Start of MATERIAL PROVIDED

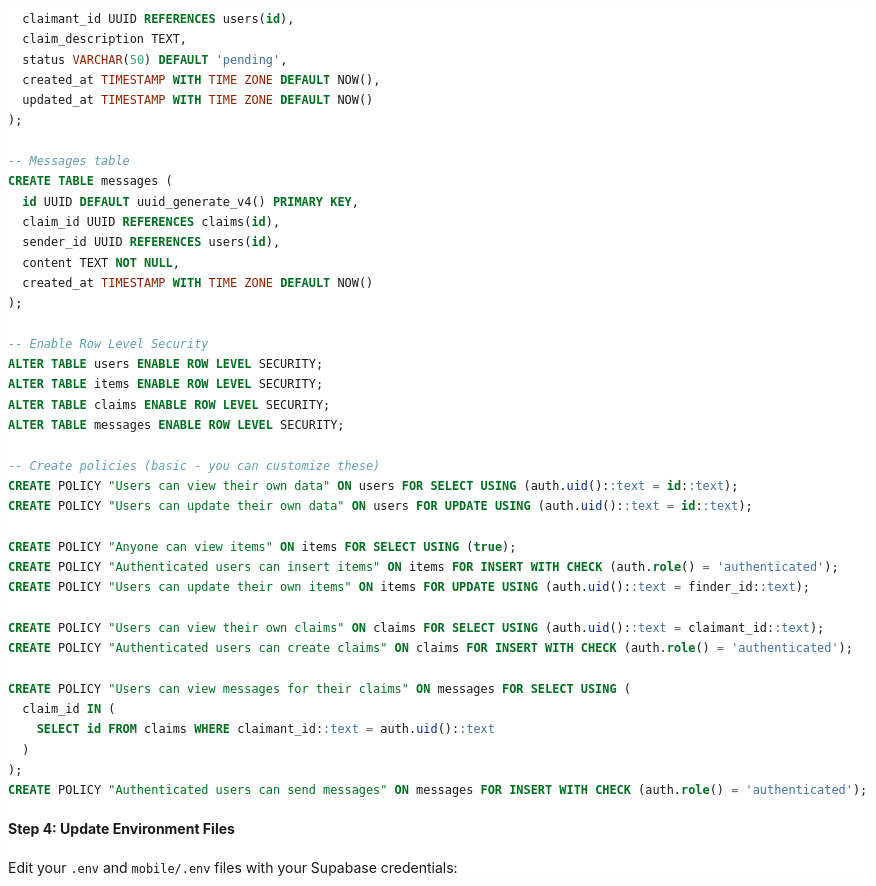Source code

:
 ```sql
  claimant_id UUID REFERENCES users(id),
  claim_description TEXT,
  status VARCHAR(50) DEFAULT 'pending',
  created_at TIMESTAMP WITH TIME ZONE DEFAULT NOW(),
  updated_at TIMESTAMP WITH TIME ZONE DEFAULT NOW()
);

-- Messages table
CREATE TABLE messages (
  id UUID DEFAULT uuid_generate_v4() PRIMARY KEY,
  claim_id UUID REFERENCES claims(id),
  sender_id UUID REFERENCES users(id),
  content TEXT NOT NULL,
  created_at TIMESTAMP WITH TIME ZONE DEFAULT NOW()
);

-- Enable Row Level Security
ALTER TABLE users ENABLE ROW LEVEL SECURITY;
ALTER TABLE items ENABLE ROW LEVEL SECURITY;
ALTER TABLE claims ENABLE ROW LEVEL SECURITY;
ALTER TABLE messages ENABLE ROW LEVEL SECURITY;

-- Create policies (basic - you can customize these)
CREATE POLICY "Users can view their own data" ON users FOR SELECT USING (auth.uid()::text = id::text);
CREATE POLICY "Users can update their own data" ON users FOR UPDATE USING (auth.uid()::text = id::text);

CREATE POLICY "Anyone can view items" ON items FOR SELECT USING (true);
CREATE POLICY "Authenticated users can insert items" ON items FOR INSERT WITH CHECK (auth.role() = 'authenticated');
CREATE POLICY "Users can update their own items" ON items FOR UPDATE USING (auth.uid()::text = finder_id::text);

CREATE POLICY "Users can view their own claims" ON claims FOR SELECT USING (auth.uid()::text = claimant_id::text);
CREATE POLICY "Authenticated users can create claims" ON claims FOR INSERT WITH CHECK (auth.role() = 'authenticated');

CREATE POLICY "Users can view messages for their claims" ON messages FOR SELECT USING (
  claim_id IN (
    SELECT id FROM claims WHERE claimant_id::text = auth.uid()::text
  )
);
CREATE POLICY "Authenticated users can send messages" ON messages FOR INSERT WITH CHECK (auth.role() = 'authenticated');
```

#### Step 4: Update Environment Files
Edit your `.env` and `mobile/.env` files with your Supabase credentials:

End of MATERIAL PROVIDED

EXERCISE PROMPT - Write all the lines above out again exactly, minus the images.

REPLY TO THE EXERCISE -
Source code

:
 ```sql
  claimant_id UUID REFERENCES users(id),
  claim_description TEXT,
  status VARCHAR(50) DEFAULT 'pending',
  created_at TIMESTAMP WITH TIME ZONE DEFAULT NOW(),
  updated_at TIMESTAMP WITH TIME ZONE DEFAULT NOW()
);

-- Messages table
CREATE TABLE messages (
  id UUID DEFAULT uuid_generate_v4() PRIMARY KEY,
  claim_id UUID REFERENCES claims(id),
  sender_id UUID REFERENCES users(id),
  content TEXT NOT NULL,
  created_at TIMESTAMP WITH TIME ZONE DEFAULT NOW()
);

-- Enable Row Level Security
ALTER TABLE users ENABLE ROW LEVEL SECURITY;
ALTER TABLE items ENABLE ROW LEVEL SECURITY;
ALTER TABLE claims ENABLE ROW LEVEL SECURITY;
ALTER TABLE messages ENABLE ROW LEVEL SECURITY;

-- Create policies (basic - you can customize these)
CREATE POLICY "Users can view their own data" ON users FOR SELECT USING (auth.uid()::text = id::text);
CREATE POLICY "Users can update their own data" ON users FOR UPDATE USING (auth.uid()::text = id::text);

CREATE POLICY "Anyone can view items" ON items FOR SELECT USING (true);
CREATE POLICY "Authenticated users can insert items" ON items FOR INSERT WITH CHECK (auth.role() = 'authenticated');
CREATE POLICY "Users can update their own items" ON items FOR UPDATE USING (auth.uid()::text = finder_id::text);

CREATE POLICY "Users can view their own claims" ON claims FOR SELECT USING (auth.uid()::text = claimant_id::text);
CREATE POLICY "Authenticated users can create claims" ON claims FOR INSERT WITH CHECK (auth.role() = 'authenticated');

CREATE POLICY "Users can view messages for their claims" ON messages FOR SELECT USING (
  claim_id IN (
    SELECT id FROM claims WHERE claimant_id::text = auth.uid()::text
  )
);
CREATE POLICY "Authenticated users can send messages" ON messages FOR INSERT WITH CHECK (auth.role() = 'authenticated');
```

#### Step 4: Update Environment Files
Edit your `.env` and `mobile/.env` files with your Supabase credentials:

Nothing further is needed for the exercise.